Page MenuHomePhabricator

[LV] Fix bug when unrolling (only) a loop with non-latch exit
Needs ReviewPublic

Authored by reames on Fri, Jun 4, 8:50 AM.

Details

Reviewers
fhahn
stefanp
Ayal
Summary

If we unroll a loop in the vectorizer (without vectorizing), and the cost model requires a epilogue be generated for correctness, the code generation must actually do so.

The included test case on an unmodified opt will access memory one past the expected bound.

I believe this to be the root cause of the issues seen with 3e5ce49e, but even if it isn't, it's definitely a bug.

Diff Detail

Event Timeline

reames created this revision.Fri, Jun 4, 8:50 AM
reames requested review of this revision.Fri, Jun 4, 8:50 AM
Herald added a project: Restricted Project. · View Herald TranscriptFri, Jun 4, 8:50 AM
lebedev.ri added inline comments.
llvm/test/Transforms/LoopVectorize/unroll_nonlatch.ll
3

I don't think bug-reduced.ll is correct here

reames added inline comments.Fri, Jun 4, 9:18 AM
llvm/test/Transforms/LoopVectorize/unroll_nonlatch.ll
3

Er, oops. No. I'm surprised the autoupdate worked with that typo. That should be %s.

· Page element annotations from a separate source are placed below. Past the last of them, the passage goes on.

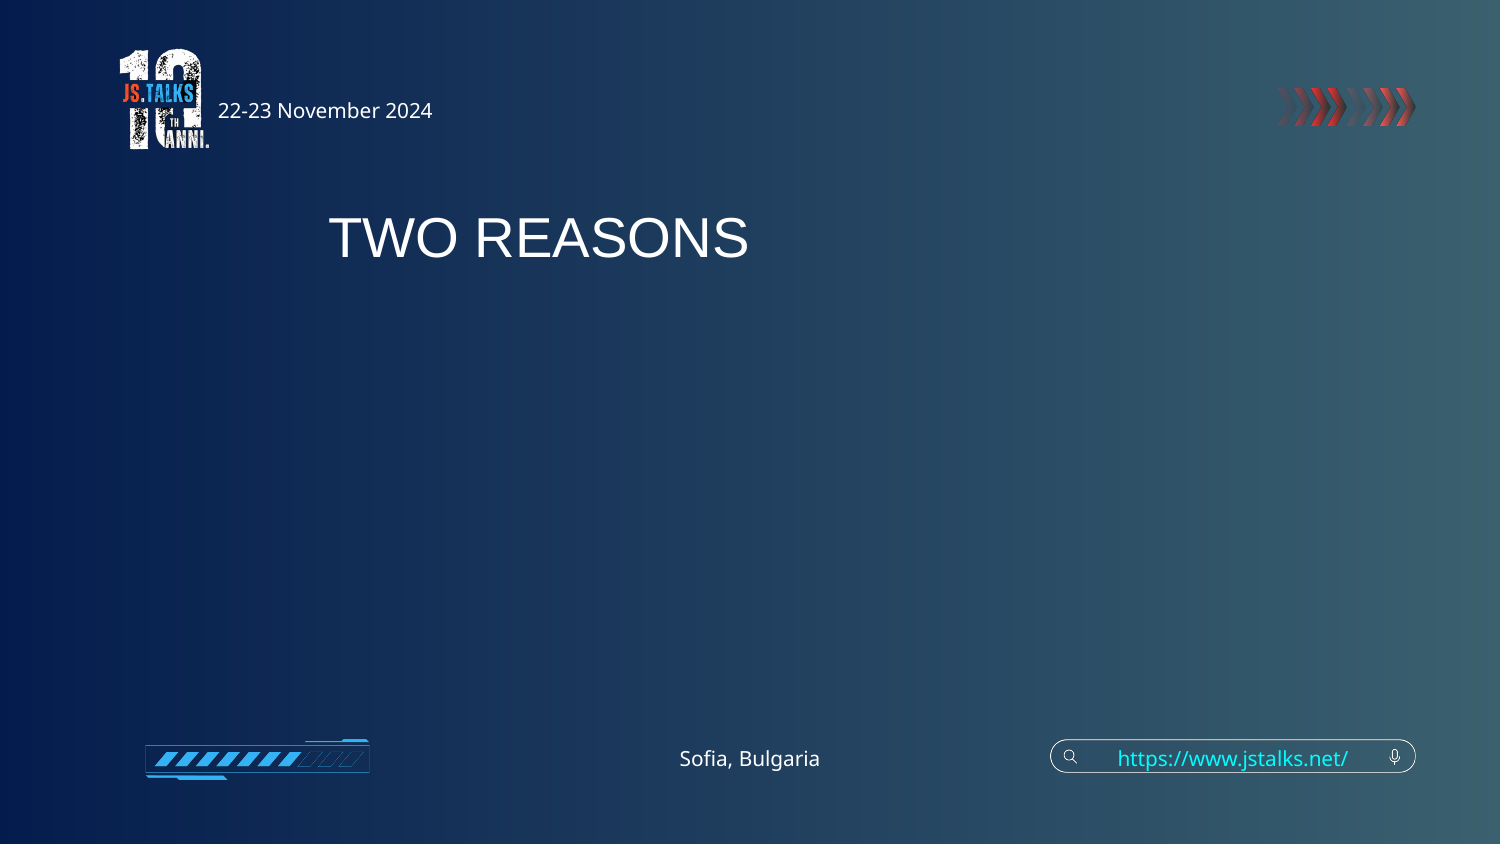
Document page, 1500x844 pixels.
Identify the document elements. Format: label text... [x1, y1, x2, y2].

text_box 22-23 November 2024 [217, 95, 507, 123]
text_box [65, 0, 258, 231]
text_box Sofia, Bulgaria [654, 744, 846, 772]
text_box [145, 739, 370, 780]
text_box [1277, 88, 1416, 126]
text_box https://www.jstalks.net/ [1103, 744, 1362, 772]
text_box TWO REASONS [328, 183, 1233, 269]
text_box [1050, 739, 1416, 773]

reames updated this revision to Diff 349894.Fri, Jun 4, 9:19 AM

Fix silly typo in test.

We will be happy to test this on both our LE and BE systems. @stefanp do you have time to test this out or should I do it?

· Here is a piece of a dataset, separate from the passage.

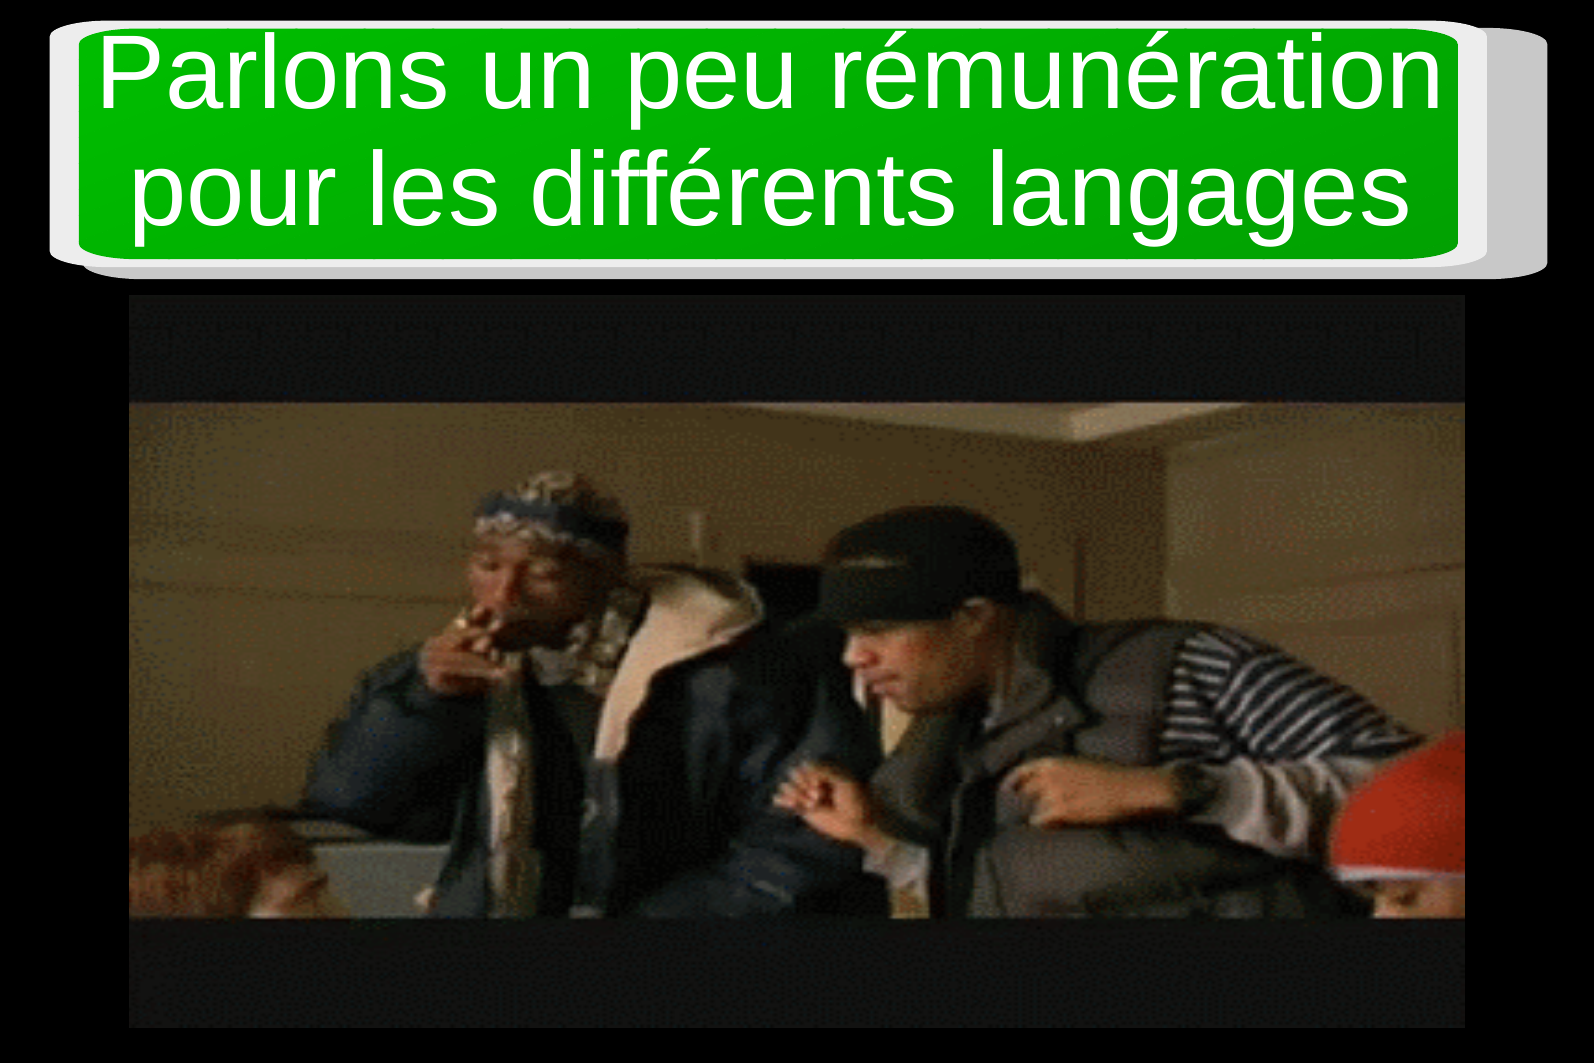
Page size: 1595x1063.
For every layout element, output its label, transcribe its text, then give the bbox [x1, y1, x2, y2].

picture [0, 0, 1595, 1028]
title Parlons un peu rémunération pour les différents langages [53, 14, 1489, 249]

reames added a comment.Fri, Jun 4, 9:26 AM

We will be happy to test this on both our LE and BE systems. @stefanp do you have time to test this out or should I do it?

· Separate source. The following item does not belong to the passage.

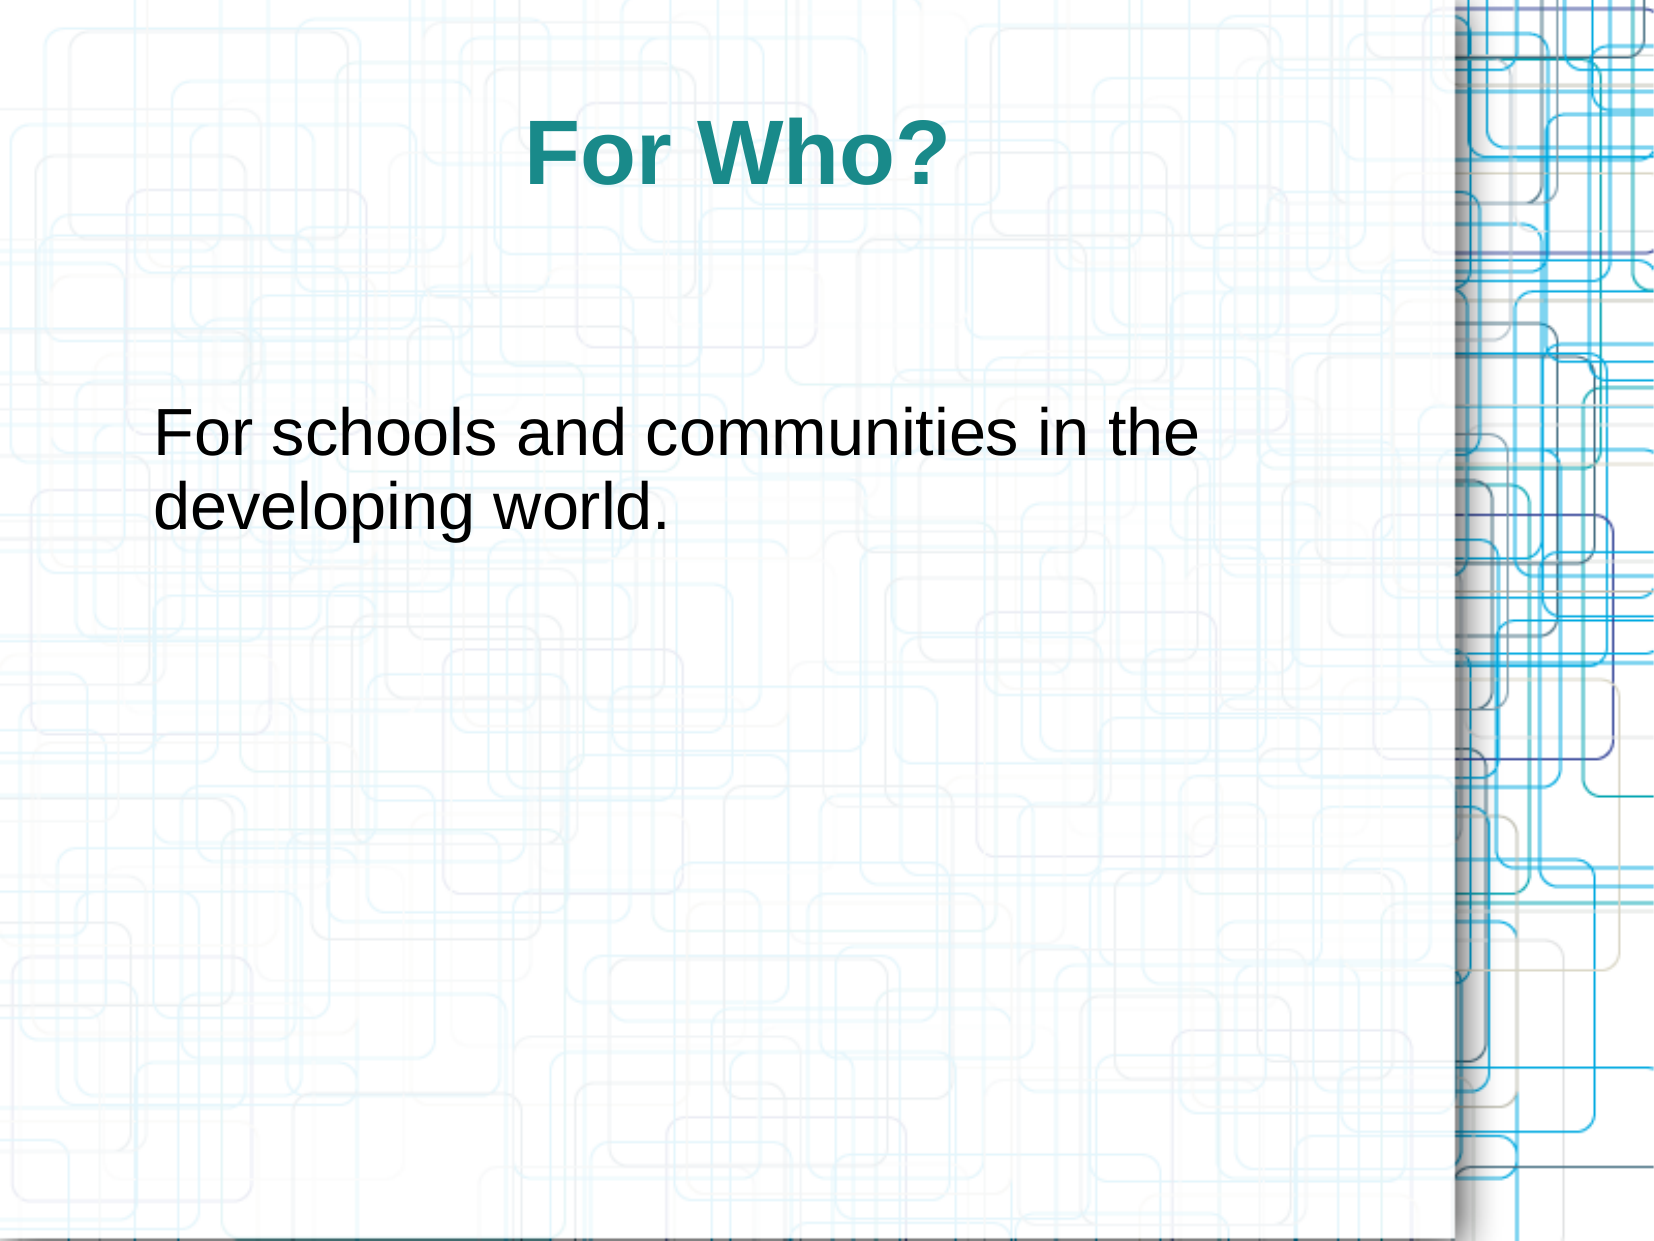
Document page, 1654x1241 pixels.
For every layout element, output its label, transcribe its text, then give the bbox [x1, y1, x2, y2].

Seems like overkill for this one given the change is trivial and the test is target independent.

I'd save that for when I go to reapply the original patch that exposed this.

We will be happy to test this on both our LE and BE systems. @stefanp do you have time to test this out or should I do it?

Seems like overkill for this one given the change is trivial and the test is target independent.

I'd save that for when I go to reapply the original patch that exposed this.

Oh, sorry. I meant to say that we'd test with this patch and the reverted one applied together.

Ayal added inline comments.Sun, Jun 6, 11:55 AM
llvm/lib/Transforms/Vectorize/LoopVectorize.cpp
3175

What if a loop has a single exiting block - the loop latch, and an interleave group that requires a scalar epilog, but we decide to unroll the loop w/o vectorizing it? Such a (test)case should be unrolled w/o a scalar epilog.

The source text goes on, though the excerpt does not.